Every single market which was free at the start – ranging from American wild west to Internet, have followed a similar course – its an even playing ground at the start, but then big entities start to form or enter the market from outside, and consolidate the market eventually.

After a point, it becomes impossible for upstarts to challenge any of these – the big capital owners’ capital is large enough to even sell at a loss and wait out long duration to kill any upstart, and the only way to challenge the big ones becomes disruptive technological innovation – but that has an antidote – the patent system: just patent everything, even basic logical axioms, and it will be very difficult for any upstart to dare challenge you with any innovation.

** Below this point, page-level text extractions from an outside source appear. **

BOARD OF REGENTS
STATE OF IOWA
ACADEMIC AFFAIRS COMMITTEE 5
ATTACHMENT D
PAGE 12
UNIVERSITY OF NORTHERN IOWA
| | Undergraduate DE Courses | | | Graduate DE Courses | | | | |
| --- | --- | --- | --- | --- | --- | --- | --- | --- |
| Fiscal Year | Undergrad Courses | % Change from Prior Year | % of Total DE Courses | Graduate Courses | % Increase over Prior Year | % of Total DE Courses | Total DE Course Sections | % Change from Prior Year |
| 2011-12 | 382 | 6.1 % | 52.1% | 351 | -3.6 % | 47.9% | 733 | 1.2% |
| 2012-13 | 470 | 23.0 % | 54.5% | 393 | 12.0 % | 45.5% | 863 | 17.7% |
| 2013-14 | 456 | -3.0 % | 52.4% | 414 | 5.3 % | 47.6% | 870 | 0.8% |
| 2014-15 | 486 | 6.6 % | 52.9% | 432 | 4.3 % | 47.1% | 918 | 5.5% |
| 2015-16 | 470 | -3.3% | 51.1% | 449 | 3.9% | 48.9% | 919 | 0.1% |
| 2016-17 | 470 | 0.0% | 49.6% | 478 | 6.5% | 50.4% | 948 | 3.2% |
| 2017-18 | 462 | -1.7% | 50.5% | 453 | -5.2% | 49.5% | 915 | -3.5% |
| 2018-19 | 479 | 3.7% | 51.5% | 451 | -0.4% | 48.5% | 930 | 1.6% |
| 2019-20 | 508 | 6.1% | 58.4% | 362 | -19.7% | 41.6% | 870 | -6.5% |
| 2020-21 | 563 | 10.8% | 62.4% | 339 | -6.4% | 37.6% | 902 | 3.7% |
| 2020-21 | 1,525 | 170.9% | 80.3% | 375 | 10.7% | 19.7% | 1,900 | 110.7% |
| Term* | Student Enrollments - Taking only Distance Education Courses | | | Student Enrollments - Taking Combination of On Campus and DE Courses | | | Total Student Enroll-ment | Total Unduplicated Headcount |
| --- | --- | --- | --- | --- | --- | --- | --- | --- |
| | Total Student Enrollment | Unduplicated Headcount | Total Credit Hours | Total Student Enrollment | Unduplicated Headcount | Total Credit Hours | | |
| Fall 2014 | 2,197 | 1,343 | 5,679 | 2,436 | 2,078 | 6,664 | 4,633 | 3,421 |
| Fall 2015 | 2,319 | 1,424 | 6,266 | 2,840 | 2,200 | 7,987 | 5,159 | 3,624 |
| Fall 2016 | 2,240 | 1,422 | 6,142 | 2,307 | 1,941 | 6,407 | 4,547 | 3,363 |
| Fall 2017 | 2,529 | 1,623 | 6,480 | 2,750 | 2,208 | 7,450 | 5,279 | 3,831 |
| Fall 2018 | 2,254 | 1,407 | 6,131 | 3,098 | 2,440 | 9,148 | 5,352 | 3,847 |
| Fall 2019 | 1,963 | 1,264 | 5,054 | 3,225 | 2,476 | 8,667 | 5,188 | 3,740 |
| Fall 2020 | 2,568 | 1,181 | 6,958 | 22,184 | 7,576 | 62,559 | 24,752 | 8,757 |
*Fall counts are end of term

And big boys don’t compete among themselves either – its idiocy to compete by spending more effort in decreasing returns per their effort. Instead, they consolidate the market in an acceptable percentage in between themselves, and keep the prices at the level desired – by openly/secretly collaborating or on their own initiative. Game Theory, before everything else, would discourage competition anyway.

Thus, the entire ‘Free Market’ ideology justifies and self-validates based on propositions that are flat out untrue. The reason for their existence is not their validity, but the necessity to justify the existing system, based on whatever reason possible.